## TEXT SHOWN
WASHINGTON, July 21 - At the same time in July 2003 that a C.I.A. operative's identity was exposed, two key White House officials who talked to journalists about the officer were also working closely together on a related underlying issue: whether President Bush was correct in suggesting earlier that year that Iraq had been trying to acquire nuclear materials from Africa.
The two issues had become inextricably linked because Joseph C. Wilson IV, the husband of the unmasked C.I.A. officer, had questioned Mr. Bush's assertion, prompting a damage-control effort by the White House that included challenging Mr. Wilson's standing and his credentials. A federal grand jury investigation is under way by a special counsel to determine whether someone illegally leaked the officer's identity and possibly into whether perjury or obstruction of justice occurred during the inquiry.
People who have been briefed on the case said the White House officials, Karl Rove and I. Lewis Libby, were helping prepare what became the administration's primary response to criticism that a flawed phrase about the nuclear materials in Africa had been in Mr. Bush's State of the Union address six months earlier.
They had exchanged e-mail correspondence and drafts of a proposed statement by George J. Tenet, then the director of central intelligence, to explain how the disputed wording had gotten into the address. Mr. Rove, the president's political strategist, and Mr. Libby, the chief of staff for Vice President Dick Cheney, coordinated their efforts with Stephen J. Hadley, then the deputy national security adviser, who was in turn consulting with Mr. Tenet.
At the same time, they were grappling with the fallout from an Op-Ed article on July 6, 2003, in The New York Times by Mr. Wilson, a former diplomat, in which he criticized the way the administration had used intelligence to support the claim in Mr. Bush's speech.

## INSTRUCTION
Copy the news article starting with "People who have" and going on through "with Mr. Tenet.", substituting "written messages" for "e-mail correspondence".

Dataset records
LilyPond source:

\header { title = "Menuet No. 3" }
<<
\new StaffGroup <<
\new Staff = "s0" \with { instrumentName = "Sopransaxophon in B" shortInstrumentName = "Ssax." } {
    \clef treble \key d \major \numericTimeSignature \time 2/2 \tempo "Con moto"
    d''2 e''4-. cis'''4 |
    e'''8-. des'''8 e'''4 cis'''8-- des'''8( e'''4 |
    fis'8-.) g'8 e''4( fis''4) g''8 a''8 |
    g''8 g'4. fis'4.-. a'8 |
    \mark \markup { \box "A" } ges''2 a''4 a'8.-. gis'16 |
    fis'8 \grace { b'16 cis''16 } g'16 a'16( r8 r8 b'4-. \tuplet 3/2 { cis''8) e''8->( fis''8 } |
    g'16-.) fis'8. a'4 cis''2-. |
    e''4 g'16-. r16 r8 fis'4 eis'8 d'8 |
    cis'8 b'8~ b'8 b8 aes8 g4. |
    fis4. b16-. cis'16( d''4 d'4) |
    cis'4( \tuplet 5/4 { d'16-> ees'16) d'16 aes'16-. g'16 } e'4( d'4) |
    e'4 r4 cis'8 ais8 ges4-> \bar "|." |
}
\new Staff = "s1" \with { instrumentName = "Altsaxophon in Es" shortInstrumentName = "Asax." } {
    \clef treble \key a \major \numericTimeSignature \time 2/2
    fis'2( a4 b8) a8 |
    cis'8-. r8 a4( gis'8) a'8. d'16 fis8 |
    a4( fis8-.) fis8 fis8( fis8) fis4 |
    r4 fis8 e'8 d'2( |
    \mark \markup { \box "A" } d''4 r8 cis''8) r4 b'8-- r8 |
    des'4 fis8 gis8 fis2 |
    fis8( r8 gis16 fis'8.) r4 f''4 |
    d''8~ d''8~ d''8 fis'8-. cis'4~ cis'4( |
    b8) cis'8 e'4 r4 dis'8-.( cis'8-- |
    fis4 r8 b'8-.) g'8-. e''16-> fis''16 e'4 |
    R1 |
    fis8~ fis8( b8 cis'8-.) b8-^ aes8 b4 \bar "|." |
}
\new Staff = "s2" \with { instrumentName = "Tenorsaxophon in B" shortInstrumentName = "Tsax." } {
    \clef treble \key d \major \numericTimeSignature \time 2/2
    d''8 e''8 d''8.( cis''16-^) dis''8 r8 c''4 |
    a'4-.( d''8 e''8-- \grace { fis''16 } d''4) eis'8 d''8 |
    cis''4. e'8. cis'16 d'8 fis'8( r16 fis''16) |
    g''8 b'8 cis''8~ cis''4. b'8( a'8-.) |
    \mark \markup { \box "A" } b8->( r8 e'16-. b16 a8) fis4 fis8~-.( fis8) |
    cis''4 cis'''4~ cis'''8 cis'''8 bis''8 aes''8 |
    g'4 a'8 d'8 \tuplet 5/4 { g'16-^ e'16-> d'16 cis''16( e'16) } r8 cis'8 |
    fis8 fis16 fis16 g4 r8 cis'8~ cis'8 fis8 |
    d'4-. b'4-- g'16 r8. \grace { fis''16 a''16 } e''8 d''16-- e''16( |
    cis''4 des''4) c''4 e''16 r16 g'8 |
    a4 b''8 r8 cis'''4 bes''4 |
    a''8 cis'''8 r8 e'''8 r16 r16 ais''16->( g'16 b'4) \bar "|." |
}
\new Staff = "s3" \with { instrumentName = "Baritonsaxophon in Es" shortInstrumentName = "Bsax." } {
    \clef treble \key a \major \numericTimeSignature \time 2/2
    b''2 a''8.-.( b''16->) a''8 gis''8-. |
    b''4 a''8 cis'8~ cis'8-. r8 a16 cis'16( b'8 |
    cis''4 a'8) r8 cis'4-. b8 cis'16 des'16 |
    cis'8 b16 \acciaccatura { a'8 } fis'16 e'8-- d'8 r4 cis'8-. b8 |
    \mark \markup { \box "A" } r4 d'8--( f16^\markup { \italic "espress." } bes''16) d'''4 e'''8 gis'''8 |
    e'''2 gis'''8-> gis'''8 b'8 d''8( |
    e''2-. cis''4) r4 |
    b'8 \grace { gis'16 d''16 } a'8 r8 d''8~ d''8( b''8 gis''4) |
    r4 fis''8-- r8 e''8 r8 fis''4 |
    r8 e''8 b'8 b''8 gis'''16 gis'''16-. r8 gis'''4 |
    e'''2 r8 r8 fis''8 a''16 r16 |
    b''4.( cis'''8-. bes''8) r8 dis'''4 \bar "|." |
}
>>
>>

## ANSWER TO THE EXERCISE
People who have been briefed on the case said the White House officials, Karl Rove and I. Lewis Libby, were helping prepare what became the administration's primary response to criticism that a flawed phrase about the nuclear materials in Africa had been in Mr. Bush's State of the Union address six months earlier.
They had exchanged written messages and drafts of a proposed statement by George J. Tenet, then the director of central intelligence, to explain how the disputed wording had gotten into the address. Mr. Rove, the president's political strategist, and Mr. Libby, the chief of staff for Vice President Dick Cheney, coordinated their efforts with Stephen J. Hadley, then the deputy national security adviser, who was in turn consulting with Mr. Tenet.